The core insight: one singular goal, mapped month by month, beats a sprawling list of objectives.
The framework also encourages personal growth — learning a new skill and building a personal bucket list — to keep founders humble and motivated throughout the year.
T3B3 — top three, bottom three
- Ask a trusted colleague or partner to name your top three contributions and your bottom three weaknesses.
- Equally apply the exercise to your business: what did the company do well, and what fell short?
- Raw feedback surfaces blind spots that self-assessment misses.
- Feed the bottom-three findings directly into your next quarterly plan as explicit improvement targets.
December 31st visualization
- Close your eyes and write a short story set at the end of the coming year.
- Describe concrete details: number of customers, what you are working on, what you have stopped doing.
- Visualization creates a mental path that makes execution feel like following a route rather than guessing.
Pick one singular goal
- One north-star metric aligns the entire company and filters every decision.
- Sumo's goals by year: 50k emails → 500k emails → (no goal, missed) → 3,333 customers → traffic → revenue.
- The year they skipped a singular goal, they missed targets.
- Consider non-revenue metrics — NPS, active happy customers, engagement time — to avoid short-sighted optimisation.
- Every other metric in the business should ladder up to this one number.
Map it out month by month
- Once the annual goal is set, break it into monthly milestones on a spreadsheet.
- Work backwards: if the target is $100k by December, set $90k for November, $80k for October, and so on.

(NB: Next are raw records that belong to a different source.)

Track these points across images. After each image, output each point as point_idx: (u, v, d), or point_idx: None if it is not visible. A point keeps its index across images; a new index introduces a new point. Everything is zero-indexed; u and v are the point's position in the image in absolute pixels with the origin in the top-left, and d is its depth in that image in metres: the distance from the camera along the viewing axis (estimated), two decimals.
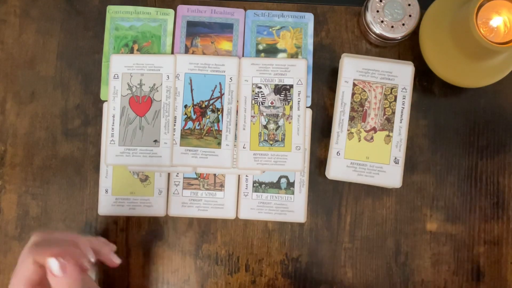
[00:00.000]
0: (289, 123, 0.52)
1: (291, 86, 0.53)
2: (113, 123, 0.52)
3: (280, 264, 0.52)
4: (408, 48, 0.54)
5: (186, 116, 0.53)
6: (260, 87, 0.53)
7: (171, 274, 0.52)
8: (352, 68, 0.51)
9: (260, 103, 0.53)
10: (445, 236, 0.53)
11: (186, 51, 0.54)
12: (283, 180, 0.53)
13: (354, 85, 0.51)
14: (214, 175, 0.53)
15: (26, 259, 0.38)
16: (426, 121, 0.54)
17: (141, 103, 0.53)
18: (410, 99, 0.51)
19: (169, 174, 0.53)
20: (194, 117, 0.53)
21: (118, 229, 0.53)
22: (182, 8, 0.55)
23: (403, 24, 0.51)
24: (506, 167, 0.53)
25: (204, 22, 0.54)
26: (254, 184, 0.53)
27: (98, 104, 0.54)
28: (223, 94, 0.53)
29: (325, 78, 0.54)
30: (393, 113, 0.51)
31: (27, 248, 0.39)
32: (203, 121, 0.53)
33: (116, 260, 0.45)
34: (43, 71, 0.54)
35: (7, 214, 0.52)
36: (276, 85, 0.53)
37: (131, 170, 0.53)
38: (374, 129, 0.51)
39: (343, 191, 0.53)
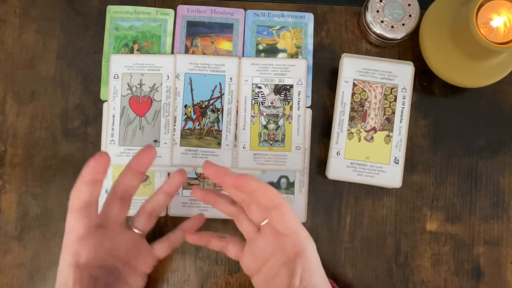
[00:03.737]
0: (289, 123, 0.52)
1: (291, 86, 0.53)
2: (113, 123, 0.52)
3: None
4: (408, 48, 0.54)
5: (186, 116, 0.53)
6: (260, 87, 0.53)
7: (171, 274, 0.52)
8: (352, 68, 0.51)
9: (260, 103, 0.53)
10: (445, 236, 0.53)
11: (186, 51, 0.54)
12: (283, 180, 0.53)
13: (354, 85, 0.51)
14: None
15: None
16: (426, 121, 0.54)
17: (141, 103, 0.53)
18: (410, 99, 0.51)
19: (169, 174, 0.53)
20: (194, 117, 0.53)
21: None
22: (182, 8, 0.55)
23: (403, 24, 0.51)
24: (506, 167, 0.53)
25: (204, 22, 0.54)
26: None
27: (98, 104, 0.54)
28: (223, 94, 0.53)
29: (325, 78, 0.54)
30: (393, 113, 0.51)
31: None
32: (203, 121, 0.53)
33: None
34: (43, 71, 0.54)
35: (7, 214, 0.52)
36: (276, 85, 0.53)
37: None
38: (374, 129, 0.51)
39: (343, 191, 0.53)
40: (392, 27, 0.51)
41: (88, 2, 0.55)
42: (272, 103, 0.53)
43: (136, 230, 0.46)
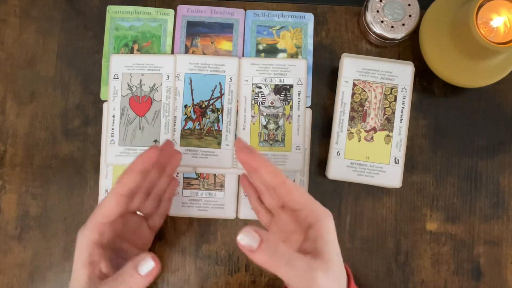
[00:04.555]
0: (289, 123, 0.52)
1: (291, 86, 0.53)
2: (113, 123, 0.52)
3: None
4: (408, 48, 0.54)
5: (186, 116, 0.53)
6: (260, 87, 0.53)
7: (171, 274, 0.52)
8: (352, 68, 0.51)
9: (260, 103, 0.53)
10: (445, 236, 0.53)
11: (186, 51, 0.54)
12: None
13: (354, 85, 0.51)
14: (214, 175, 0.53)
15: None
16: (426, 121, 0.54)
17: (141, 103, 0.53)
18: (410, 99, 0.51)
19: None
20: (194, 117, 0.53)
21: None
22: (182, 8, 0.55)
23: (403, 24, 0.51)
24: (506, 167, 0.53)
25: (204, 22, 0.54)
26: None
27: (98, 104, 0.54)
28: (223, 94, 0.53)
29: (325, 78, 0.54)
30: (393, 113, 0.51)
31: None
32: (203, 121, 0.53)
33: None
34: (43, 71, 0.54)
35: (7, 214, 0.52)
36: (276, 85, 0.53)
37: None
38: (374, 129, 0.51)
39: (343, 191, 0.53)
40: (392, 27, 0.51)
41: (88, 2, 0.55)
42: (272, 103, 0.53)
43: (139, 213, 0.47)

- Include the supporting drivers — new customers, churn, headcount, revenue — for each month.
- The map is a living document; adjust the route when conditions change, just like a GPS rerouting.
- Reference the proactive dashboard video for a worked example.
Learn one new skill
- Picking up something completely unfamiliar — a language, instrument, or martial art — forces you to be a beginner again.
- Being a beginner cultivates humility and prevents the "I already know everything" trap.
- The meta-skill of learning how to learn transfers directly back into the business.
Build an annual bucket list
- A yearly bucket list is more achievable than a lifetime one and creates concrete milestones to look forward to.
- Examples: a revenue target, a podcast download milestone, working remotely abroad, attending two conferences.
- Schedule each item into your calendar at the start of the year so it does not get crowded out.
- Having big personal goals running in parallel with business goals sustains motivation across the full year.